WHAT IS REQUIRED = When you retype the entries, keep each one exact and leave out the pictures.

[Front-end code change data]
........

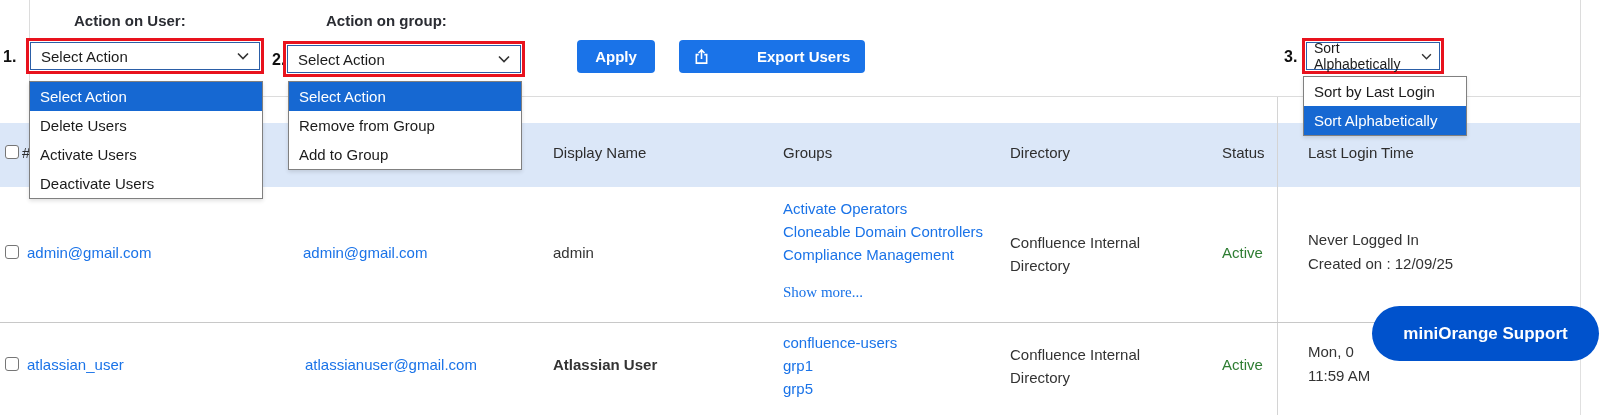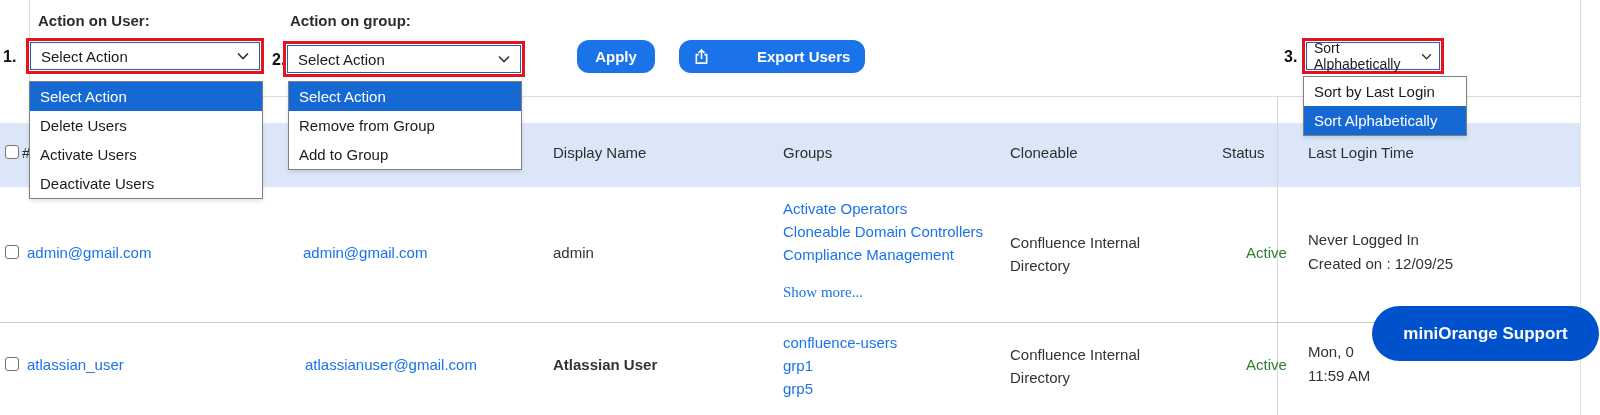--- a/index.html
+++ b/index.html
@@ -13,7 +13,7 @@
     position:absolute; left:29px; top:-2px; width:1552px; height:99px;
     border:1px solid #dcdcdc; border-top:none; background:#fff;
   }
-  .field-label { position:absolute; font-size:15px; font-weight:bold; color:#2b2d33; }
+  .field-label { position:absolute; font-size:15px; font-weight:bold; color:#2b2d33;margin-left:36px; }
   .num-label { position:absolute; font-size:16px; font-weight:bold; color:#101010; z-index:5; }
   .select-wrap { position:absolute; border:3px solid #e8121d; background:#fff; padding:1px; z-index:6; }
   .select {

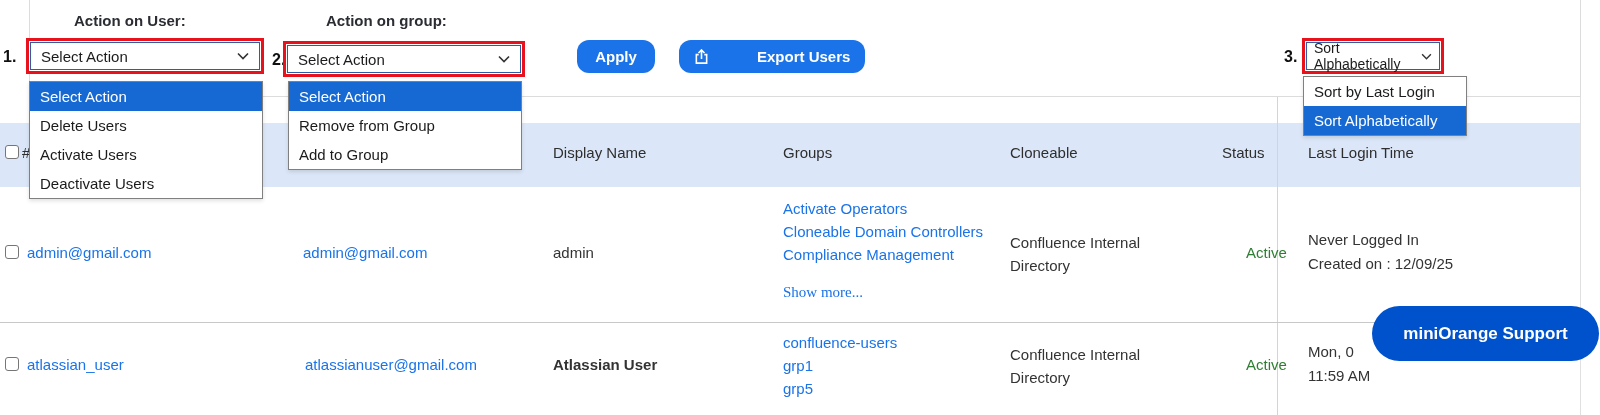--- a/index.html
+++ b/index.html
@@ -24,7 +24,7 @@
   .chev { flex:0 0 auto; margin-left:8px; }
   .btn {
     position:absolute; height:33px; background:#1a73e8; color:#fff;
-    border:none; border-radius:12px; font-family:"Liberation Sans",sans-serif;
+    border:none; border-radius:4px; font-family:"Liberation Sans",sans-serif;
     font-size:15px; font-weight:bold; display:flex; align-items:center;
     justify-content:center; gap:7px; cursor:pointer; padding:0 15px;
   }

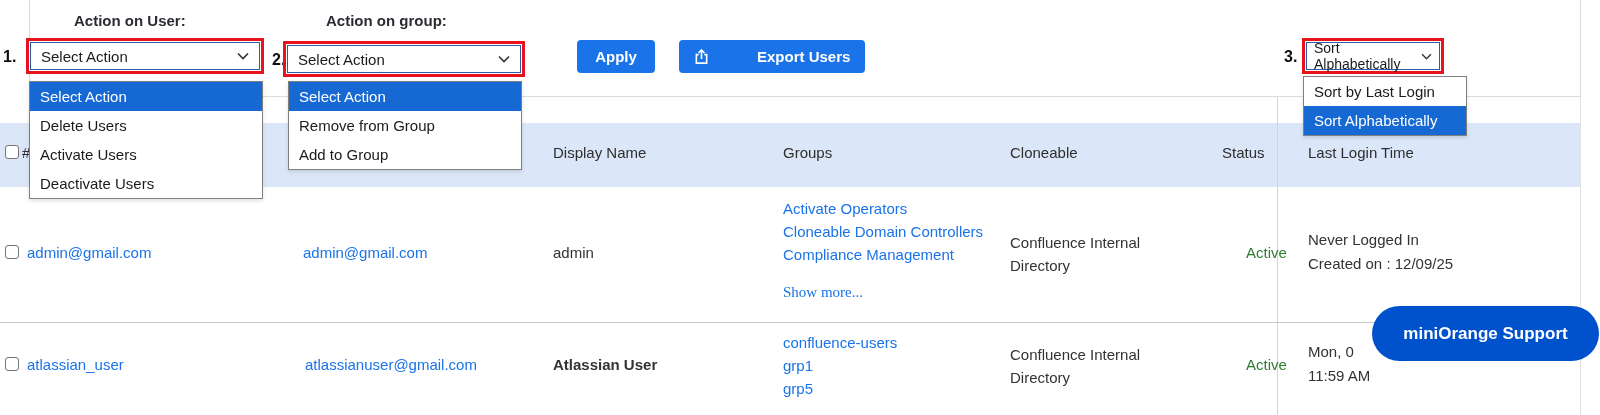--- a/index.html
+++ b/index.html
@@ -134,7 +134,7 @@
   <div class="hcell" style="left:22px;">#</div>
   <div class="hcell" style="left:553px;">Display Name</div>
   <div class="hcell" style="left:783px;">Groups</div>
-  <div class="hcell" style="left:1010px;">Cloneable</div>
+  <div class="hcell" style="left:1010px;">Directory</div>
   <div class="hcell" style="left:1222px;">Status</div>
   <div class="hcell" style="left:1308px;">Last Login Time</div>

........

TASK OUTPUT =
--- a/index.html
+++ b/index.html
@@ -13,7 +13,7 @@
     position:absolute; left:29px; top:-2px; width:1552px; height:99px;
     border:1px solid #dcdcdc; border-top:none; background:#fff;
   }
-  .field-label { position:absolute; font-size:15px; font-weight:bold; color:#2b2d33; }
+  .field-label { position:absolute; font-size:15px; font-weight:bold; color:#2b2d33;margin-left:36px; }
   .num-label { position:absolute; font-size:16px; font-weight:bold; color:#101010; z-index:5; }
   .select-wrap { position:absolute; border:3px solid #e8121d; background:#fff; padding:1px; z-index:6; }
   .select {

--- a/index.html
+++ b/index.html
@@ -24,7 +24,7 @@
   .chev { flex:0 0 auto; margin-left:8px; }
   .btn {
     position:absolute; height:33px; background:#1a73e8; color:#fff;
-    border:none; border-radius:12px; font-family:"Liberation Sans",sans-serif;
+    border:none; border-radius:4px; font-family:"Liberation Sans",sans-serif;
     font-size:15px; font-weight:bold; display:flex; align-items:center;
     justify-content:center; gap:7px; cursor:pointer; padding:0 15px;
   }

--- a/index.html
+++ b/index.html
@@ -134,7 +134,7 @@
   <div class="hcell" style="left:22px;">#</div>
   <div class="hcell" style="left:553px;">Display Name</div>
   <div class="hcell" style="left:783px;">Groups</div>
-  <div class="hcell" style="left:1010px;">Cloneable</div>
+  <div class="hcell" style="left:1010px;">Directory</div>
   <div class="hcell" style="left:1222px;">Status</div>
   <div class="hcell" style="left:1308px;">Last Login Time</div>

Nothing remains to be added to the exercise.